Schufa credit report
When an application for a mortgage is made in Germany, the bank will contact Schufa, a credit and loan data repository. The bank will request a copy of the mortgage applicant’s Bonitätsauskunft
file, which holds comprehensive details of a consumer’s credit rating.
If a prospective mortgage applicant does have an unpaid debt recorded on file, the bank could refuse the mortgage application. In such circumstances, a borrower rejected for a loan can apply for a copy of his or her Bonitätsauskunft
by visiting www.meineschufa.de.
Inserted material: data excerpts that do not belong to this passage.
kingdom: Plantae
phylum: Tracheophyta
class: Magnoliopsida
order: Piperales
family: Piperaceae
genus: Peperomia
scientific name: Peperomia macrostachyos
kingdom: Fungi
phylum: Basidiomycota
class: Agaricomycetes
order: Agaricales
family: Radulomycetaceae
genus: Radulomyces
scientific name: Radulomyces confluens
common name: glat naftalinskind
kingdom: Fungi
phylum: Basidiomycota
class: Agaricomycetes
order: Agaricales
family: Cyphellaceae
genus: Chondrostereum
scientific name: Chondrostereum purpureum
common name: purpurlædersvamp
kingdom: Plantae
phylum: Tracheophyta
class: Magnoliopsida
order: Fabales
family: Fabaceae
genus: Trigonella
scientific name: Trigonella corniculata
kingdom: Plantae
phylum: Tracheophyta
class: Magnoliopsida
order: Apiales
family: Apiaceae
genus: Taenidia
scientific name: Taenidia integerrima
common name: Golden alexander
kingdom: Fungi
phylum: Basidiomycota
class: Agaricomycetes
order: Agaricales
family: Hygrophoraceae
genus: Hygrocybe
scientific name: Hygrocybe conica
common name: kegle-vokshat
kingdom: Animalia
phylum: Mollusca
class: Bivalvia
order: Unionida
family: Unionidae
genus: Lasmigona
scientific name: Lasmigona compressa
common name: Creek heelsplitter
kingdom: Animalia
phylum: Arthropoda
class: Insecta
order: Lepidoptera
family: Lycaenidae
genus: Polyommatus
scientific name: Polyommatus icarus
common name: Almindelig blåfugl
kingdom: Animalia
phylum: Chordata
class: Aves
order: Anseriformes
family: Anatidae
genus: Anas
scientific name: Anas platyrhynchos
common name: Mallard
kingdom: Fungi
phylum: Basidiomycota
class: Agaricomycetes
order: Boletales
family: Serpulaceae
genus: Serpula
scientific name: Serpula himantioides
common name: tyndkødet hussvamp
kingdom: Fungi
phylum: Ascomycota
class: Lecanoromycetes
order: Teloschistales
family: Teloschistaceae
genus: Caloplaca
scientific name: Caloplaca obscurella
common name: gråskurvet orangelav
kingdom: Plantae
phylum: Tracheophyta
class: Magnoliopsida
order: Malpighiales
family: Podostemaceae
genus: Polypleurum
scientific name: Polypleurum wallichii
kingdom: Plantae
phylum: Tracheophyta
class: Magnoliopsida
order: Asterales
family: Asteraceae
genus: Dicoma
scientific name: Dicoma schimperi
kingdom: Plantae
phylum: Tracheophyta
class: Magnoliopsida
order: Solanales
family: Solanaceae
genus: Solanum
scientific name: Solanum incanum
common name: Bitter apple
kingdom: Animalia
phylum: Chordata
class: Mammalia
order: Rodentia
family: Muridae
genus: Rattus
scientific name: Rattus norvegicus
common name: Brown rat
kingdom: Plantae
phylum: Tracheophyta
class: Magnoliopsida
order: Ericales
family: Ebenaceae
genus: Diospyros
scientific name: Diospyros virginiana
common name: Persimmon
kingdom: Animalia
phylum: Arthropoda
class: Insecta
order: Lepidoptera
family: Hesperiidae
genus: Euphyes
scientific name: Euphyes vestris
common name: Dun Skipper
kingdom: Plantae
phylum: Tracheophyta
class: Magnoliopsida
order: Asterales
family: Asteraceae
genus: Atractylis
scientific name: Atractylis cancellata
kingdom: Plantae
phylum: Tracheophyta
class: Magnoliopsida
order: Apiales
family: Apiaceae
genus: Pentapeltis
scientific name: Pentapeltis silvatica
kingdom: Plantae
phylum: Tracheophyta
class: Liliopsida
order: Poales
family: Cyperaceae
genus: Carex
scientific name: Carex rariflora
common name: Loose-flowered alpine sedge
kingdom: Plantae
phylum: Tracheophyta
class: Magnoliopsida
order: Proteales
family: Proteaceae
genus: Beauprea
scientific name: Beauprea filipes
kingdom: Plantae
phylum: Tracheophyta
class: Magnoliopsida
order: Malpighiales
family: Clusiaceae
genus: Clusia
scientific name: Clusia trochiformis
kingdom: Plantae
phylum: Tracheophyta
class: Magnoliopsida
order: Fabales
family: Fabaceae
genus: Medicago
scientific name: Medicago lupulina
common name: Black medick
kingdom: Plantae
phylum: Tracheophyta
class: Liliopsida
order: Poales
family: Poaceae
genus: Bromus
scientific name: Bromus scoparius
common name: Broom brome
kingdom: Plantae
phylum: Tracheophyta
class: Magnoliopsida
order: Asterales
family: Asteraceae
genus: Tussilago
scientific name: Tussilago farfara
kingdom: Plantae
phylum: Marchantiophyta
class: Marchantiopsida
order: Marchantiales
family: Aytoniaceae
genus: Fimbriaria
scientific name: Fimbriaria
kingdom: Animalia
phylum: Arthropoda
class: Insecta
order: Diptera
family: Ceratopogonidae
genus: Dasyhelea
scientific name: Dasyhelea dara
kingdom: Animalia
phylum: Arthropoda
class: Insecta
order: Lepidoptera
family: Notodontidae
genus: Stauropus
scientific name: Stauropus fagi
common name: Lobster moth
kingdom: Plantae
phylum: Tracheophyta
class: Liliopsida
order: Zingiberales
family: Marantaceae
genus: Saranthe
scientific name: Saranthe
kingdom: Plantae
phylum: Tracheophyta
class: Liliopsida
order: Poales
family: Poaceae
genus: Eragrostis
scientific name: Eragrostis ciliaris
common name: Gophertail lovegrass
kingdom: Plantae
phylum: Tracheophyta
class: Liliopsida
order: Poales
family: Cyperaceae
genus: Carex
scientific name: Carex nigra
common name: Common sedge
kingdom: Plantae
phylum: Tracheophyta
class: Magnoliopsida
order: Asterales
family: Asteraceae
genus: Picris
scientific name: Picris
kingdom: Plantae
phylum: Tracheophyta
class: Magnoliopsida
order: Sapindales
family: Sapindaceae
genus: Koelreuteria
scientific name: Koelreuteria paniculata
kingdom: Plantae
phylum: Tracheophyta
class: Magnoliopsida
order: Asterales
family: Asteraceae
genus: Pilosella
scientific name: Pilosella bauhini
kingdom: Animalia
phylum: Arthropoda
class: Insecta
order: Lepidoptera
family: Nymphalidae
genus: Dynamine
An English language form is available for non-German speakers.
Once completed, the form should be sent to Schufa with a fee of €18.50 and a photocopy of an applicant’s passport which is required as a form of identification for both German and non-German citizens.
However, while a Schufa report does play an important part in determining whether a mortgage application is rejected or not, it does not play as an important a role as in other countries such as the United States.
“In America a credit reference bureau holds much more data on consumers, including information on how much he or she earns. This is not the case in Germany. So a bank considering a mortgage loan application may be more interested in how much a borrower earns, who their employer is and the size of his or her deposit. In Germany, this information is gathered by the bank itself,” said Schufa spokesman Christian Seidenabel.